Is
the cinema the seventh art? The question, so often asked, is a classic
problem of definition for the screenplays and artistic projects of the
great filmmakers of all periods in all countries. From the very beginning
the crucial difficulty was the codification of an independent language
for the cinema, one which like that of music, literature, painting and
the other arts could affirm its own identity through its freedom of expression.
Thus, if on the one hand theoretical and linguistic demands pushed the
historical avant-garde movements towards experimental
and innovatory cinema, on the other the cinema, including the most commercially
orientated kind, was concerned to acquire some of the
artistic dignity of the theatre, so that the new form could achieve the
kind of cultural legitimacy which would attract the bourgeois audience
of the early years of this century to the screen from the serious stage
and the opera house.
Thus cinema and the figurative arts formed their first fruitful partnership
at a cross-roads between the search for a specific language and that for
a more than merely popular audience, and set in motion the history of the
Art of the Century, with its interwoven patterns of artistic experiment:
from the problems of perspective and image-framing to those of light and
composition, from the new ground broken by dadaism and the French surrealists
to the establishment of movements such as German impressionism and expressionism,
so clearly linked to schools of painting. In some instances, such as both
futurism in Italy
and dadaism and surrealism, too, the cinema was not only drawn to the figurative
arts, but even became a workshop for painters. Dalì, Man Ray, Duchamp
all laid down their brushes for a time to take up the camera. The twenties
were one of the most fascinating artistic moments of the century. They
may also be identified as the period in which for the
first time a tiny band of cultured and knowledgeable cinephiles began to
gravitate around artistic centres and provide a public for art film screenings.
The Ciné-Club de France was founded in 1924 and supported avant-garde
directors and their work; the Tribune Libre du Cinéma began its
activities at the Exposition des Arts Décoratifs in the same year.
In
1926 the Studio des Ursulines opened its doors to "recruit an audience
from the Latin Quarter's elite of writers, artists, intellectuals and from
among the ever increasing numbers of those disenchanted with the poverty
of certain programmes".
The partnership between cinema and the figurative arts did not cease with
the passing of Europe's historic avant-garde, and although in many ways
a repetition of that level of osmosis appeared unrepeatable, while relations
between the two forms of language
became more tenuous, nonetheless the mutual borrowings between the two
arts continued in rich and intriguing fashion.
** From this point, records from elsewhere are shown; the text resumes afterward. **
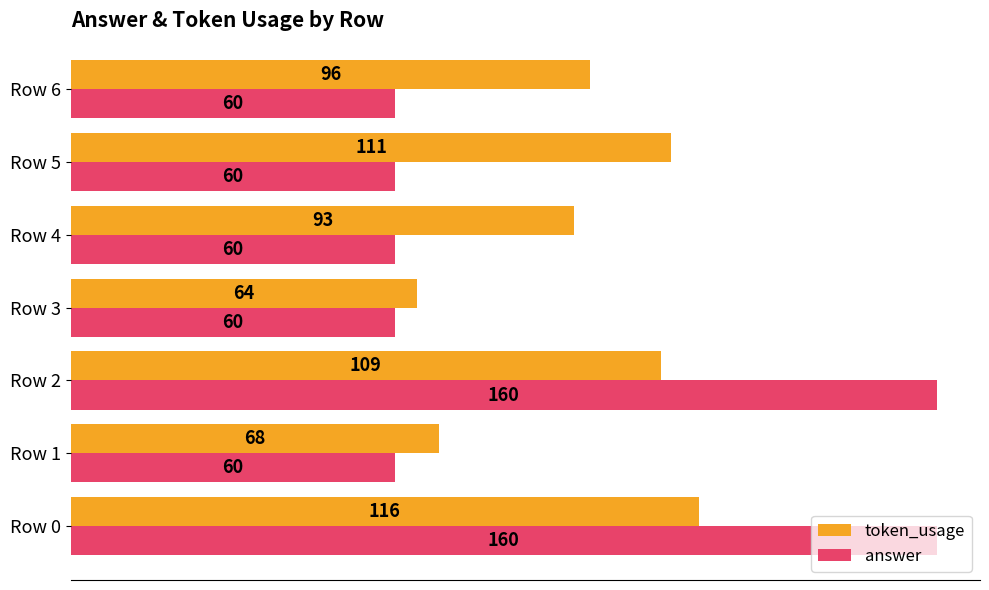

At Row 3, list the series in order from largest to smallest.

token_usage, answer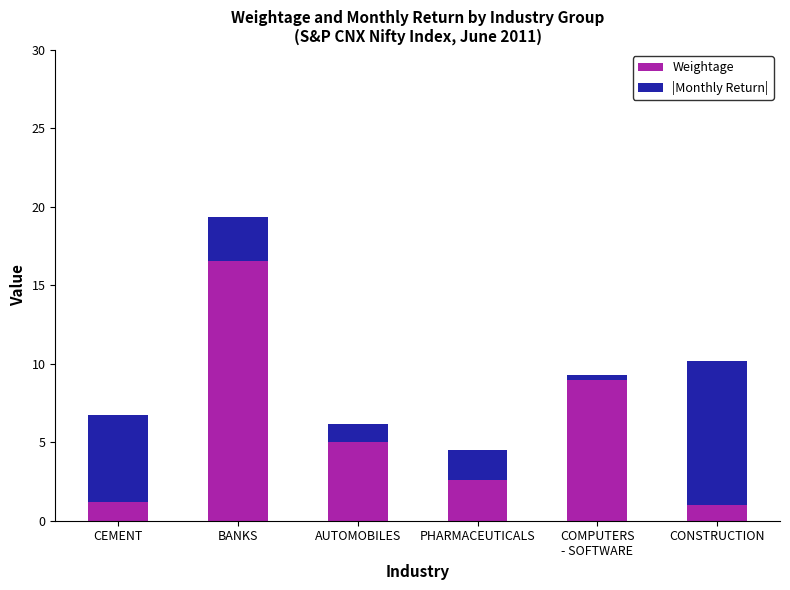

How many values in the Weightage series are below 5?

3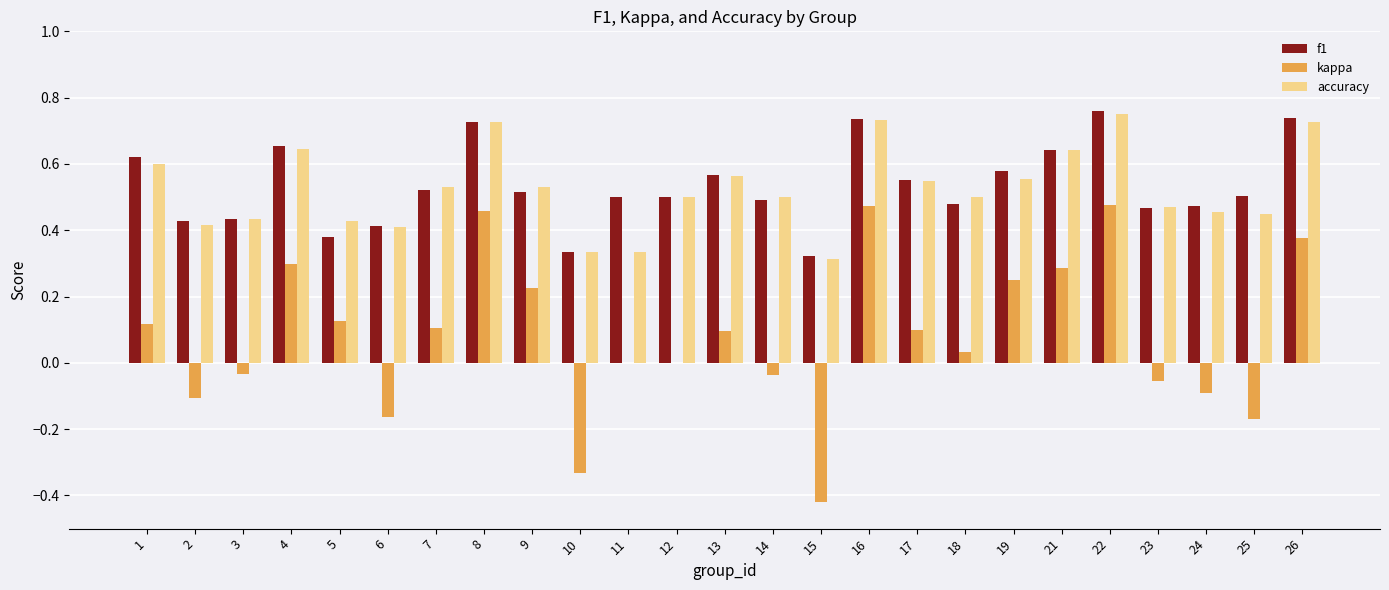

How many groups of bars are there?

25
The great cineastes of the
thirties began to play with a stock of images derived from art history,
and references and allusions to figurative art traced a syncretic pentagram
for giving shape to an ever more complicated language of the cinema. A
few illuminating examples may serve: Max Ophüls' The Bartered Bride
(1932) recreated a circus in which Picasso's Saltimbanques cavort; in Une
partie de campagne (1936), Jean Renoir recreated pictures between naturalism
and impressionism, inspired by the paintings of his father Auguste, but
also by those of Manet, Monet and Degas. The seventeenth century parable
of Carl Theodor Dreyer's Day of Wrath echoed the works of Rembrandt and
Vermeer, while Luchino Visconti faithfully reproduced a painting by Francesco
Hayez, The Kiss, in his Senso (1954); in La ricotta (1963) Pier Paolo Pasolini
produced a new version of Rosso Fiorentino's Deposition; Federico Fellini
referred to the Dead Christ by Mantegna in his Satyricon (1969), while
for Barry Lyndon (1975), Stanley Kubrick drew on the iconography of eighteenth
century painting in Britain, from Fuseli to Gainsborough. Examples abound
up to the present day - we
need only think of any film by Peter Greenaway. But instead of continuing
the list, it will suffice to repeat that there exists a two-way link between
cinema and the arts: both have their differences and their independence,
but both occasionally fall prey to a fascination with one another, whether
by "borrowing" from the palette of the figurative arts for film
or, like Francis Bacon in Three studies of the human head, by "stealing"
the artificial movement of a cinema reel.